第一章 ①⓪
「重美さん、そろそろ行きますよ」
翌朝、鳩三郎さんが作ったカボチャのスープと大根サラダにレーズンパンを頂いた後、僕はそう言った。
「何処に?」
「ここから出て旅を続けるんです」
「え?ガチ?」
「ガチに決まってるでしょうが」
「だよね。いつまでも鳩三郎に甘えてちゃ駄目よね」
「そう言う事です」
「わかった」
重美さんは重たい腰を上げた。
「大魚、ちょっと待ってくれる?」
「良いですけど……どうしたんですか?」
僕の言葉には無言のまま、重美さんは食器を洗い始めた鳩三郎さんの側へと近寄った。
背中に手を添える。僕の方へ振り返り、首を横に振った。その姿を見て僕はある事を思い出した。

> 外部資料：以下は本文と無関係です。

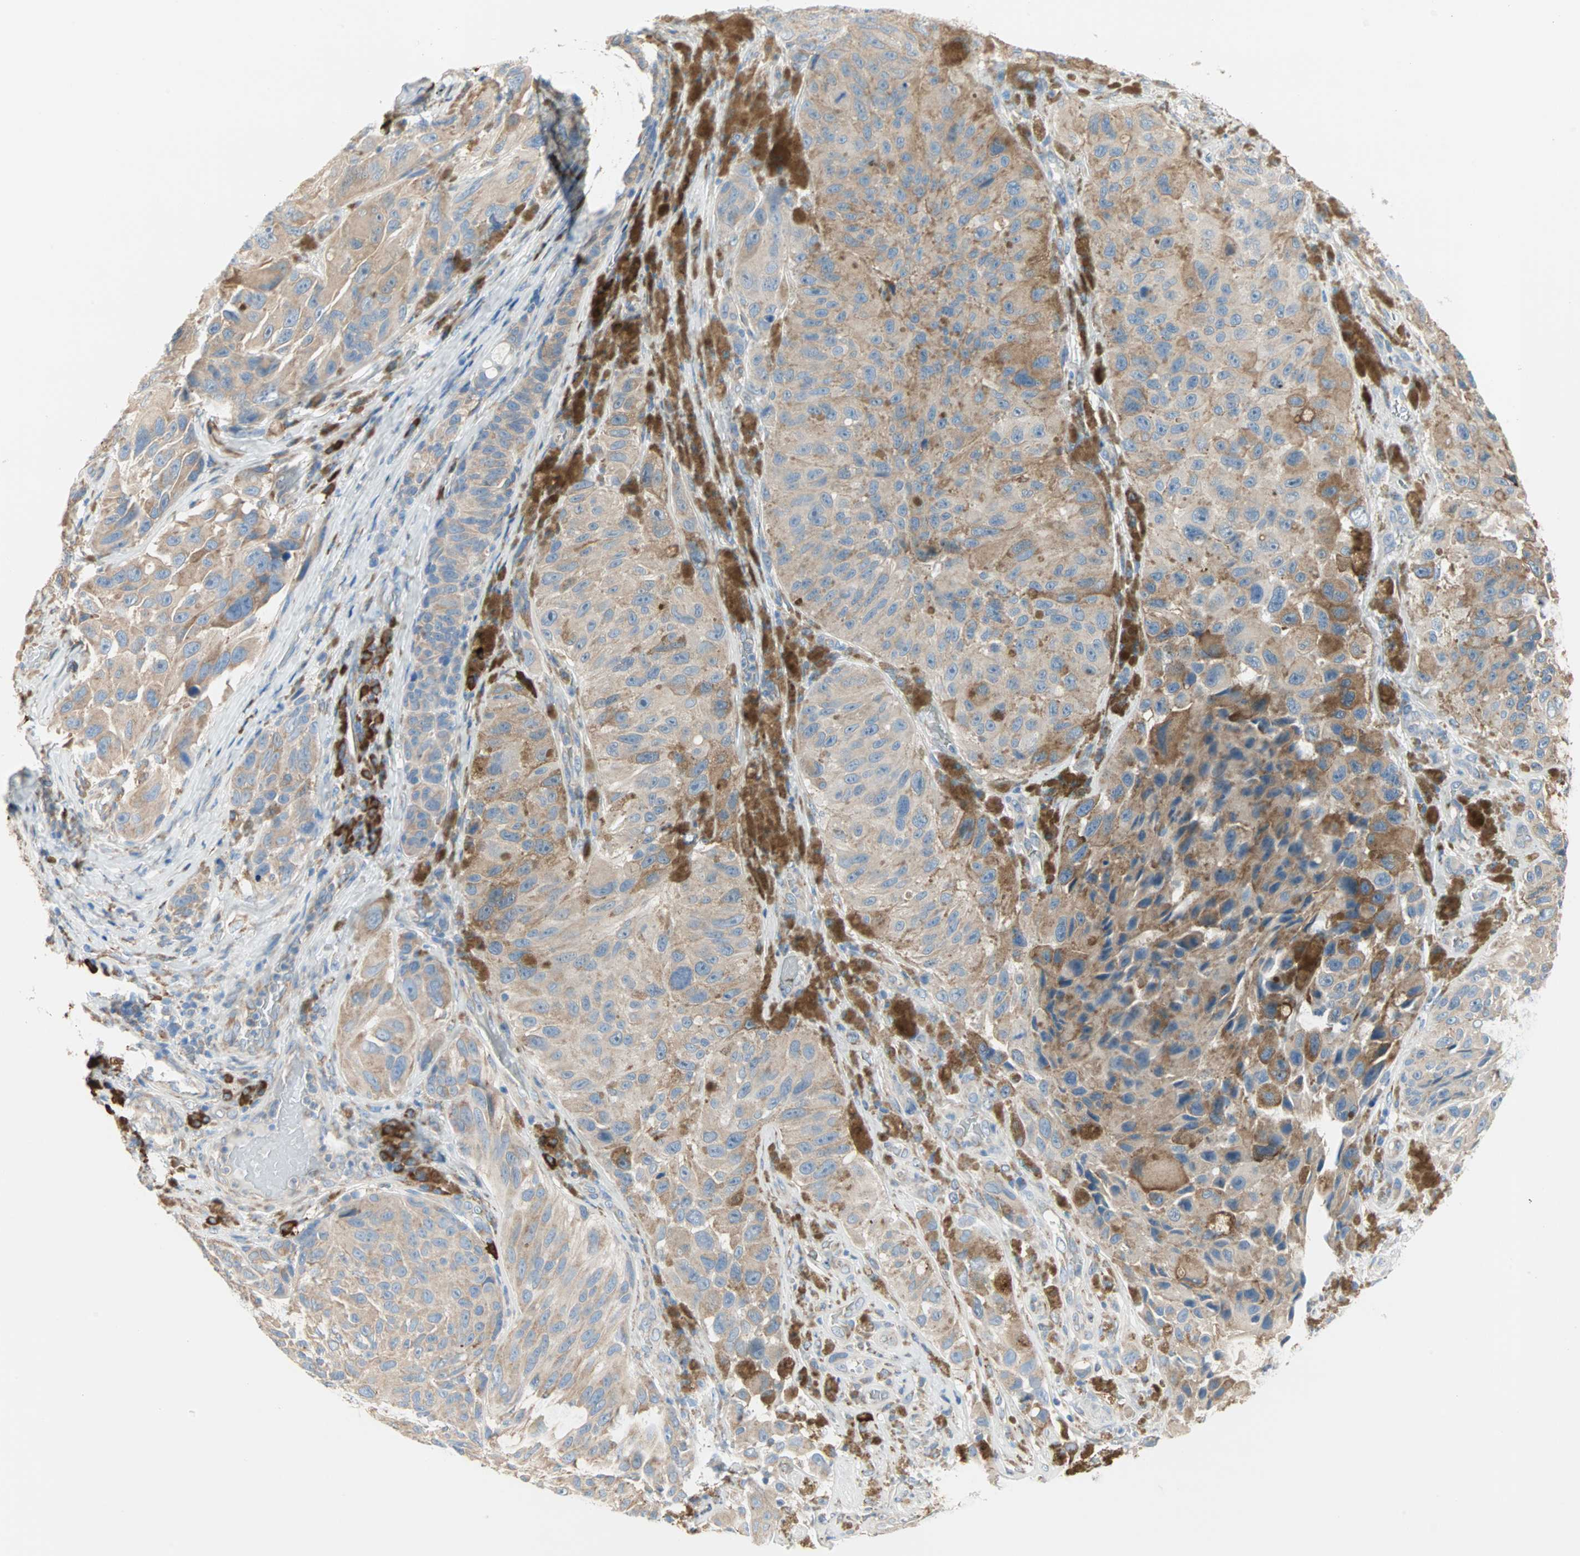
{"staining": {"intensity": "moderate", "quantity": ">75%", "location": "cytoplasmic/membranous"}, "tissue": "melanoma", "cell_type": "Tumor cells", "image_type": "cancer", "snomed": [{"axis": "morphology", "description": "Malignant melanoma, NOS"}, {"axis": "topography", "description": "Skin"}], "caption": "Malignant melanoma stained with a protein marker displays moderate staining in tumor cells.", "gene": "PLCXD1", "patient": {"sex": "female", "age": 73}}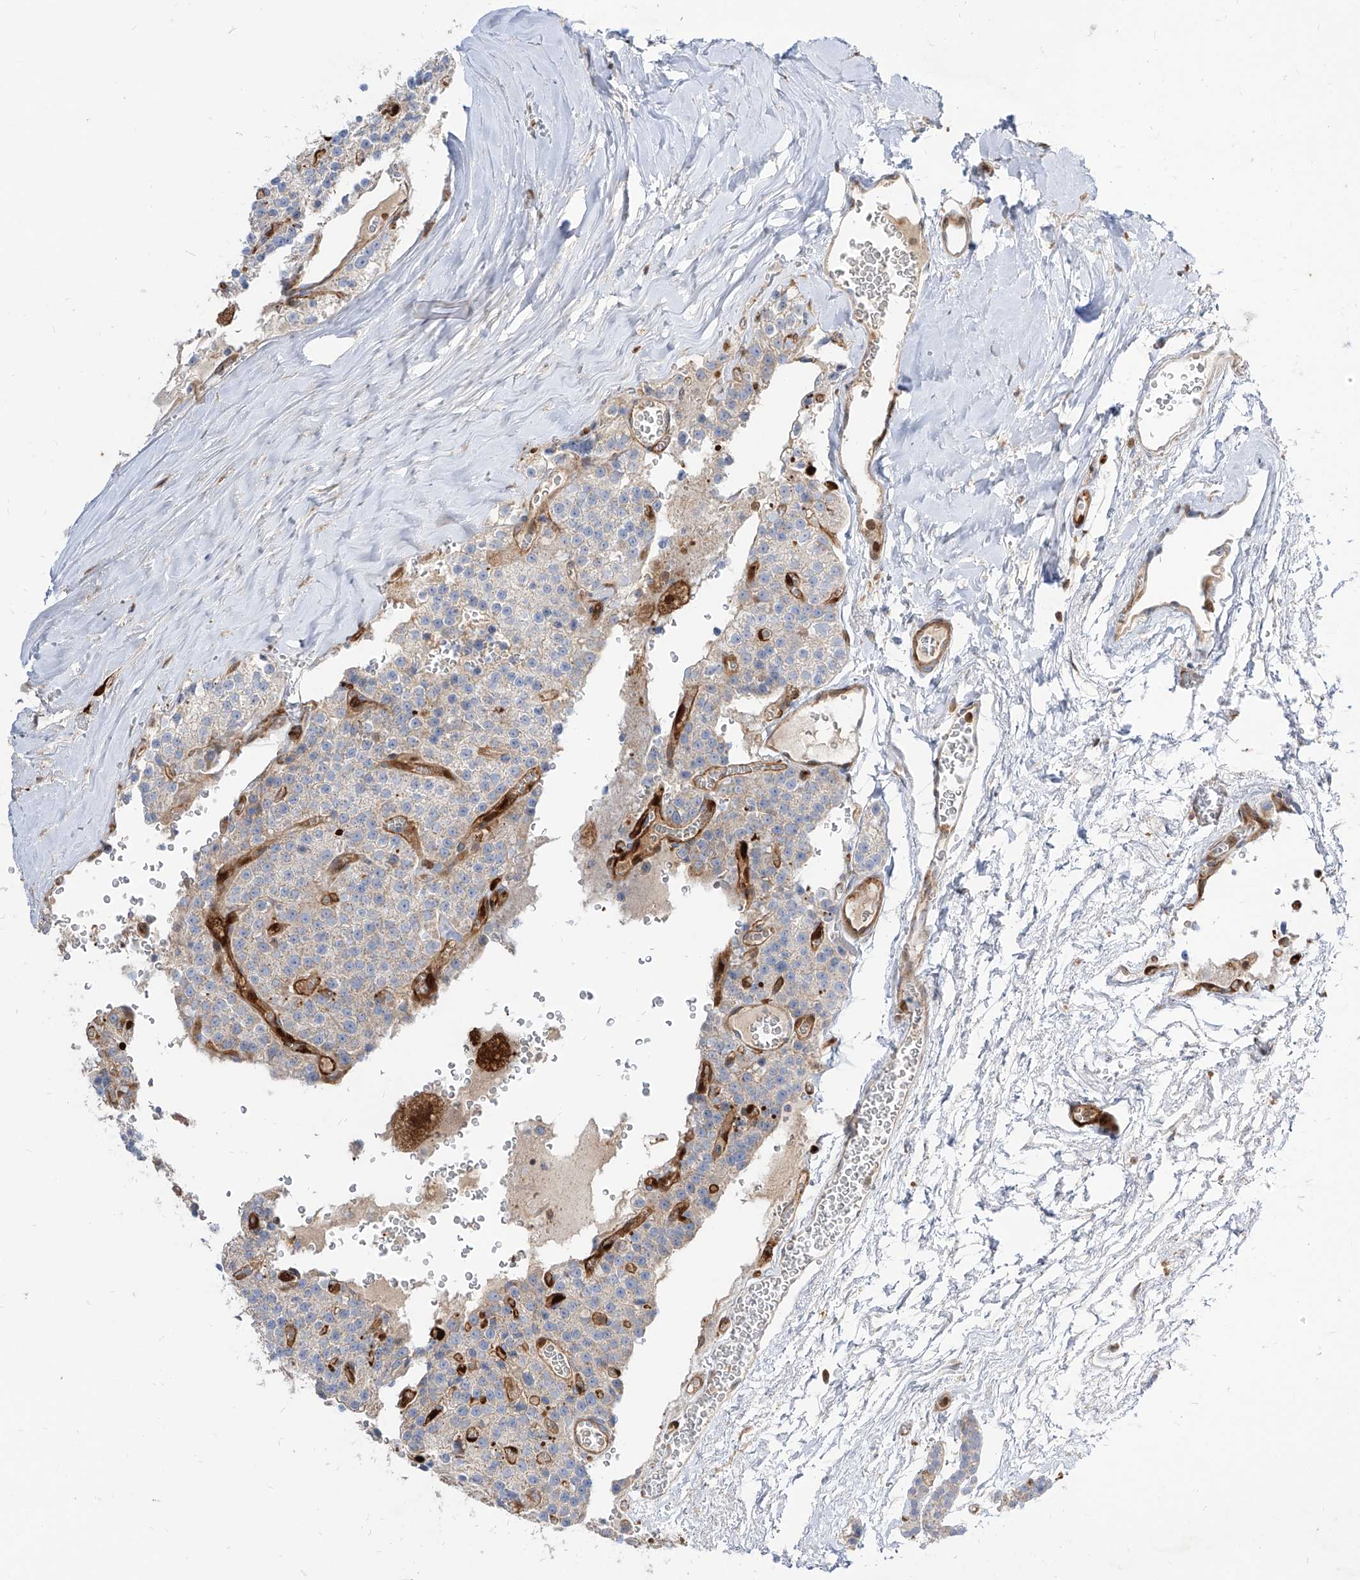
{"staining": {"intensity": "negative", "quantity": "none", "location": "none"}, "tissue": "parathyroid gland", "cell_type": "Glandular cells", "image_type": "normal", "snomed": [{"axis": "morphology", "description": "Normal tissue, NOS"}, {"axis": "topography", "description": "Parathyroid gland"}], "caption": "IHC of benign human parathyroid gland reveals no positivity in glandular cells.", "gene": "KYNU", "patient": {"sex": "female", "age": 64}}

そうだ。重美さんにはある力というか能力があるのだった。それを僕は[病]と呼んでいるけど、重美さんのその[病]は身体をめちゃくちゃ重く出来る能力と、そして人の背中に触れるとその人が持っている能力がわかるという力が備わっている。
だが首を横に振ったという事は鳩三郎さんには[病]は備わっていないようだ。ひょっとしたら、鳩三郎さんはモグラだから、重美さんにも[病]があるかどうか見分けられないのかも知れない。
もしくはこの世界に来てしまったからその力を失ったとも考えられた。僕は鳩三郎の側へ行った。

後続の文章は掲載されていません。